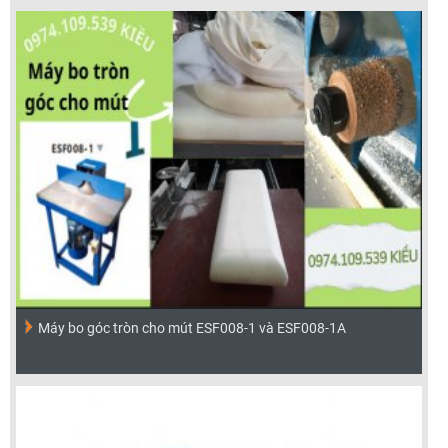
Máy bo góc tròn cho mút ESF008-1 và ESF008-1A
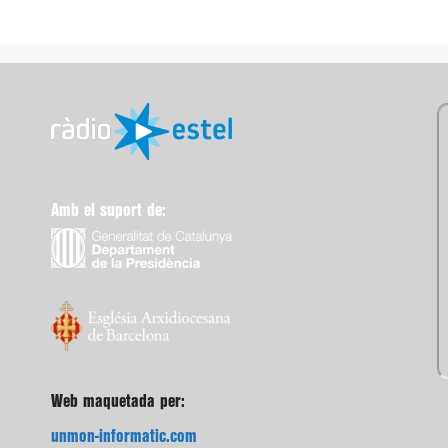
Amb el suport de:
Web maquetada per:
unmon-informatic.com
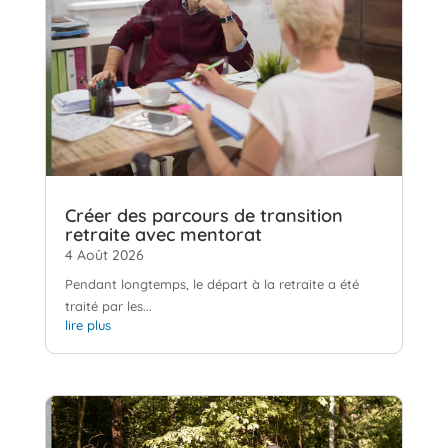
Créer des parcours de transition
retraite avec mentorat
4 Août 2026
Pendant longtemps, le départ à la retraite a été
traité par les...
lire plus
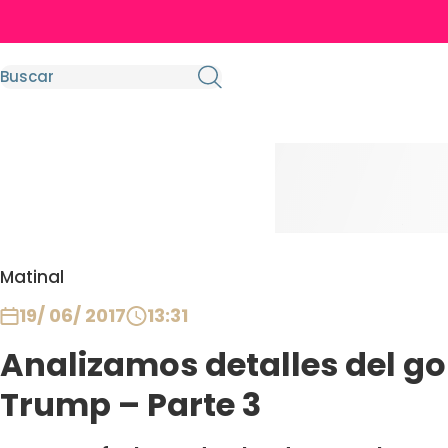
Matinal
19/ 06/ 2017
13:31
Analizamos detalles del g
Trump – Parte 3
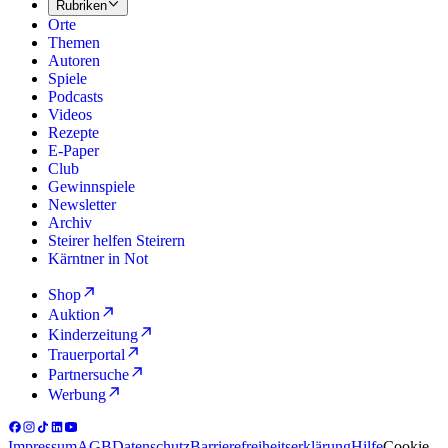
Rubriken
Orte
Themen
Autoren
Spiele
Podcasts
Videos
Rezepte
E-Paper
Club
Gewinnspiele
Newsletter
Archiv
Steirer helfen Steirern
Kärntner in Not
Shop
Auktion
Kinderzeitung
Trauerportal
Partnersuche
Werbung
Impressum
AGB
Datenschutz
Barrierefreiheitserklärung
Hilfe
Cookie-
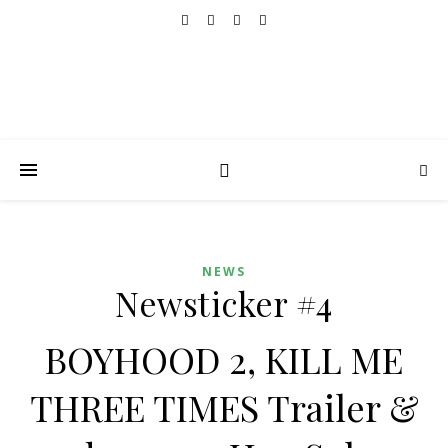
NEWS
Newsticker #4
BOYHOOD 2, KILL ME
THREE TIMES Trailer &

******

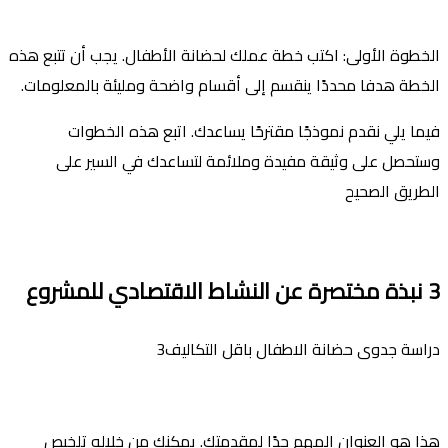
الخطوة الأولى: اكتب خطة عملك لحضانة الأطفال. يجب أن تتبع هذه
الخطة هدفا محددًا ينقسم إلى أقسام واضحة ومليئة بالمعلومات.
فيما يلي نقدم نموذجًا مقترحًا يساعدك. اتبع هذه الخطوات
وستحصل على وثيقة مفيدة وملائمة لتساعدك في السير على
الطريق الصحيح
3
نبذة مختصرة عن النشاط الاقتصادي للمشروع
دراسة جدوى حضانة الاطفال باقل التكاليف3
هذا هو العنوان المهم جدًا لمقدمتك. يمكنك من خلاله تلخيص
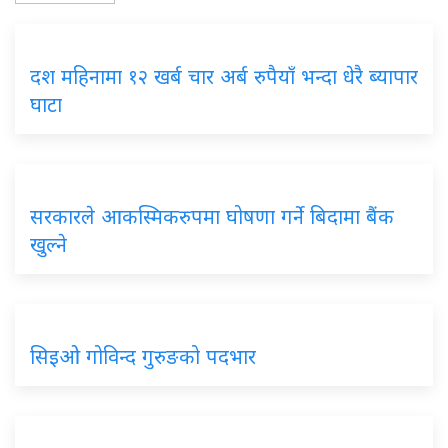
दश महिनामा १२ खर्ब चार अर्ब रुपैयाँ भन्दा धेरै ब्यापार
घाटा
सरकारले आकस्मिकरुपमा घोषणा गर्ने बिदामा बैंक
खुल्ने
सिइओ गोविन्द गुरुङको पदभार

******

PROMPT -> Starting at the line that contains "Máy bo góc tròn cho mút ESF008-1 và ESF008-1A" and ending at the line that contains "Trump – Parte 3", reproduce the material with "lire plus" switched to "en savoir plus" and everything else unchanged. Leave the pictures out.

SOLUTION TO THIS TASK ->
Máy bo góc tròn cho mút ESF008-1 và ESF008-1A
Amb el suport de:
Web maquetada per:
unmon-informatic.com
Créer des parcours de transition
retraite avec mentorat
4 Août 2026
Pendant longtemps, le départ à la retraite a été
traité par les...
en savoir plus
Matinal
19/ 06/ 2017
13:31
Analizamos detalles del g
Trump – Parte 3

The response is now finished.